Di Balik Hoax Suap Jaksa dan Kasus Rizieq
Menkopolhukam Mahfud MD mengatakan, penyebar hoax suap jaksa harus diproses. Hal yang seharusnya jauh-jauh hari dilakukan. Mirisnya ini kelihatannya pada orang biasa, warganet yang tidak memiliki jaringan, penggemar ribuan bahkan jutaan, dan pernah memiliki jabatan dan kekuasaan.
Dampak yang ia berikan, dengan hoax-nya, ataupun efek jera yang diberikan dengan penegakan hukum tidak cukup memberikan gaung.Â
Berbeda ketika itu adalah tokoh publik, mau figur politikus, artis atau selebritas, pemuka agama, atau mungkin birokrat. Jangan naif, lihat saja postingan mereka pada sosial media.
Jangan pula lupa bagaimana media bisa seenaknya membuat hoax, kemudian menghapus berita atau opini tersebut tanpa merasa bersalah.Â
Berlindung di balik UU kebebasan pers dan mengemukakan pendapat namun abai sisi edukasi dari media.

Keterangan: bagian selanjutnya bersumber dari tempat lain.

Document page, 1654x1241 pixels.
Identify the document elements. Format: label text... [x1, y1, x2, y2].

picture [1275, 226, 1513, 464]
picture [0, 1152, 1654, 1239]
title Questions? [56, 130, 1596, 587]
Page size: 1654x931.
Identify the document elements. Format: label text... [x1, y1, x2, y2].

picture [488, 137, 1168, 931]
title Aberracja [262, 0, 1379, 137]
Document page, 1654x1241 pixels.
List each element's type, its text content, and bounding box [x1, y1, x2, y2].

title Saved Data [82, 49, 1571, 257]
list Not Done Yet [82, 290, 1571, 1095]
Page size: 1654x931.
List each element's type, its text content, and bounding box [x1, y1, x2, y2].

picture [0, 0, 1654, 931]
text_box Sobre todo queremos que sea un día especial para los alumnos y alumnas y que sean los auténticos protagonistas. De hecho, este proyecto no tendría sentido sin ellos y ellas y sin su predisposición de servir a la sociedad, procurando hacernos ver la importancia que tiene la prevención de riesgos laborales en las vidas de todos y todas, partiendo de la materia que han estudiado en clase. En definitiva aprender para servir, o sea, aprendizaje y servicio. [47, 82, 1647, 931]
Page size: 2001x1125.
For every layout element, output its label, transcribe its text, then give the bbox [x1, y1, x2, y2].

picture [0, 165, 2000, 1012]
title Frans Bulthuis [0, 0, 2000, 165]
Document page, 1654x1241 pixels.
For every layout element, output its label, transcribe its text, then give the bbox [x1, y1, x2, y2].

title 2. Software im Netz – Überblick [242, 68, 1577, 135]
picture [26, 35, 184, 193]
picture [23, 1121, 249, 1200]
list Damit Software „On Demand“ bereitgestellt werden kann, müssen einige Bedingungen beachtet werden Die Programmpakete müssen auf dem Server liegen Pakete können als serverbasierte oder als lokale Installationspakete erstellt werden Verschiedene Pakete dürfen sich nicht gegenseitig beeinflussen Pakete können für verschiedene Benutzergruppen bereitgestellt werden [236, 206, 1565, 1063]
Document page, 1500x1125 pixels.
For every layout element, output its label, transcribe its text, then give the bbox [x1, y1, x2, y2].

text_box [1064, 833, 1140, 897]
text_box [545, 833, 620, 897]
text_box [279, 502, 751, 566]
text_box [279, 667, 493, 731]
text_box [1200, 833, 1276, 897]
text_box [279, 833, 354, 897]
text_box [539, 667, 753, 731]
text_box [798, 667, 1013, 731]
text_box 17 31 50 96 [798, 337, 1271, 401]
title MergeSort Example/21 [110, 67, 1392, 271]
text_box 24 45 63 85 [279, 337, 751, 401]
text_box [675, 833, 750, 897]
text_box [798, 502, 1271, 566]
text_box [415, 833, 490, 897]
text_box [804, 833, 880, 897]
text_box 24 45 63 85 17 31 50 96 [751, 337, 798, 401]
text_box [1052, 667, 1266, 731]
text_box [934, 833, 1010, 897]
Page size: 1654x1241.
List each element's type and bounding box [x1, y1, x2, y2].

Polisi siber menjadi harapan. Namun apakah demikian pada akhirnya nanti? Masih perlu waktu dan layak diberikan kesempatan untuk seperti apa pada akhirnya nanti.
Kinerjanya akan seperti apa, apakah masih akan sama dengan tanpa keberadaan kepolisian dengan kekhususan itu? Belum waktunya menilai.
Masalahnya adalah, orang-orang biasa, menggunakan media sosial namun tidak paham UU ITE dan juga etika berkomunikasi di dalam dunia maya. Hal ini karena memang gegar budaya, lompatan kemampuan yang tidak sigap diantisipasi.
Keteladanan dan contoh dari elit yang biasa  menggunakan media sosial untuk pansos, pencitraan, dengan cara menghajar pihak yang kuat tanpa merasa bersalah. Mereka punya posisi tawar, jaringan, dan kemampuan mengelak. Nah ketika itu awam? Ya selesai.
Model elit kalau ketahuan belangnya akan mengatakan dibajak. Nah, kalau orang biasa, mana polisi keder untuk mengusut atau percaya dengan pengakuan mereka? Jelas tidak.